In short, most universities rely on casuals to teach so that permanent staff can focus on research, which is generally considered more prestigious and valued even though teaching pays the bills.
“Casual employment is the indisputable moral bane of the university sector,” said Dr. Burchell.
“In some places, two-thirds to three-quarters of university employees [by head count] are casual and it is common for the majority of university teaching to be provided by people on contracts not exceeding eight hours per week for 14 to 16 weeks at a time. And of course, they receive no income at Christmas or when they are sick.
“It’s inconvenient for anyone relying on this cheap labor to get the job done. It became painfully visible during COVID when shiftworkers…feared for their livelihoods.”
Under the model agreed at Western Sydney University, management has recognized the ongoing nature of the work – a major change – and will create new full-time positions to cover this work.
It is important to note that current casual staff will be invited to apply for the new positions before they are advertised more widely.
“The equivalent of 150 full-time permanent jobs will be created from the work currently done by casuals, with casuals getting the first dibs. This equates to a third of the current casual workforce,” said Dr. Burchel.
“Management and staff have agreed to share the costs – part of it comes from the salary increase in the agreements, and part from management savings.
“Everyone contributes and shares the burden to help their lowest paid and most precarious colleagues. It’s a historic compromise, if you will.”
The scheme that could change the business model
After ABC News revelations, university regulator TEQSA is investigating casualization and its impact on students, as is the Fair Work Ombudsman, a Senate inquiry into casualization has seen university staff appear alongside those in the services of food delivery.
Academic staff will also likely be present at the new government’s upcoming jobs summit.
Both parties at Western Sydney University hope their collaborative solution, rather than punishment by regulators, could be the answer to a long-standing problem.
“I think this is an important step,” Professor Glover said.

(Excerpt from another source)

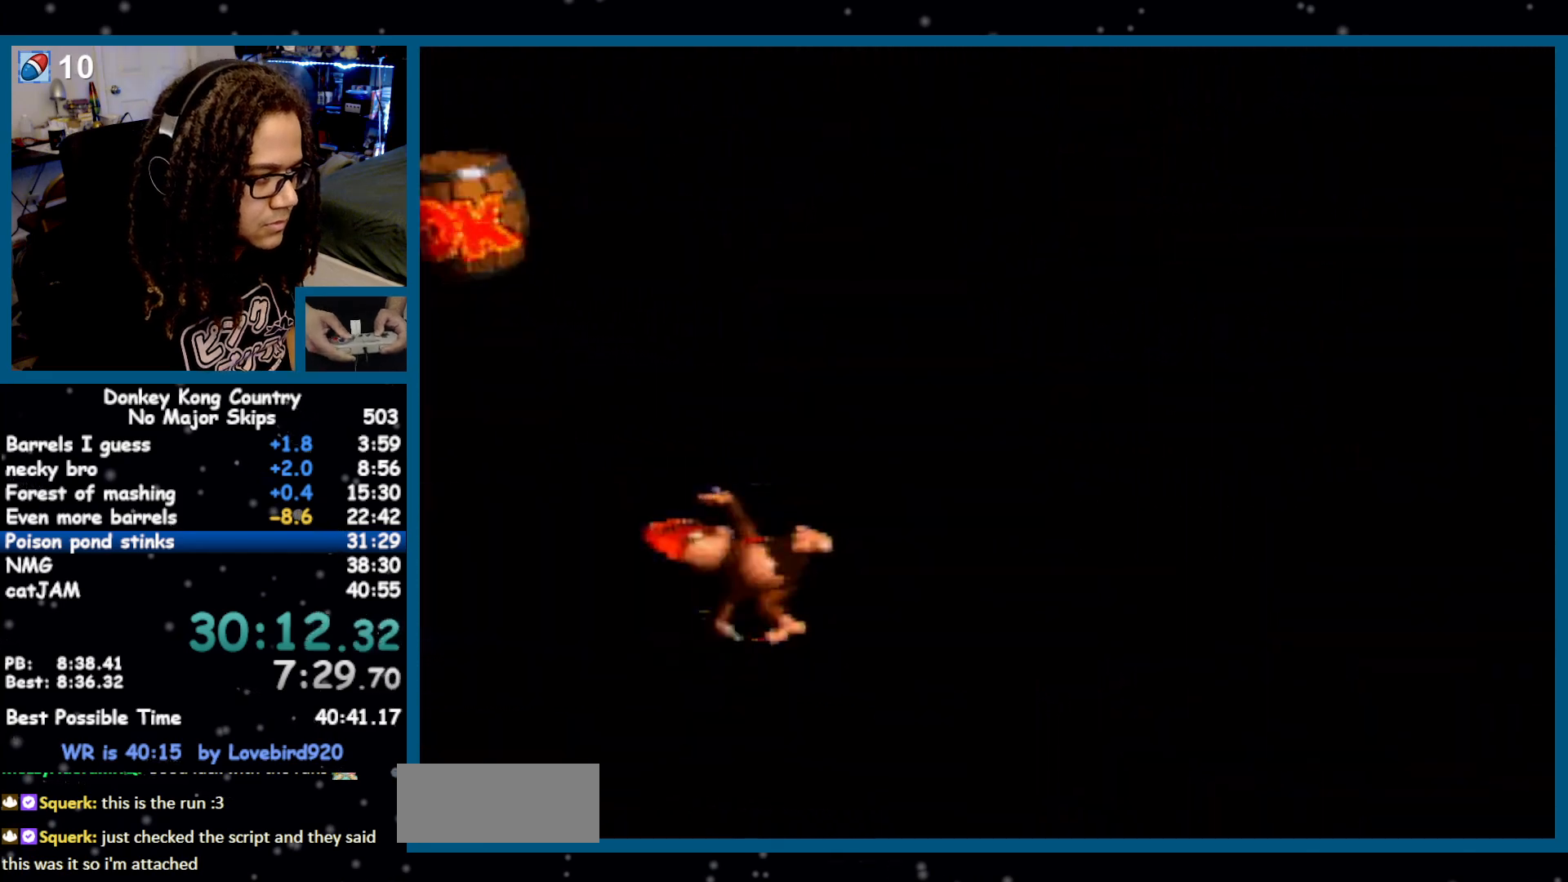
{"buttons": ["Y", "DPAD_RIGHT"], "events": []}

“For us, it was clear that we wanted to reduce precariousness.
“What is revolutionary is undoubtedly its scale. We are a large school with 3,500 full-time equivalents, 50,000 students and a budget of 900 million dollars.
“This is the biggest conversion plan to date.”
Both parties to the negotiation are now sharing their success with other schools.
“As the program was signed this week, we started getting calls from other union branches and journalists.
“And the VC (Vice Chancellor) shares, I believe, the plan with other VCs,” Dr Burchell said.
“Hopefully this will spark a movement that could span the entire sector and change the business model.”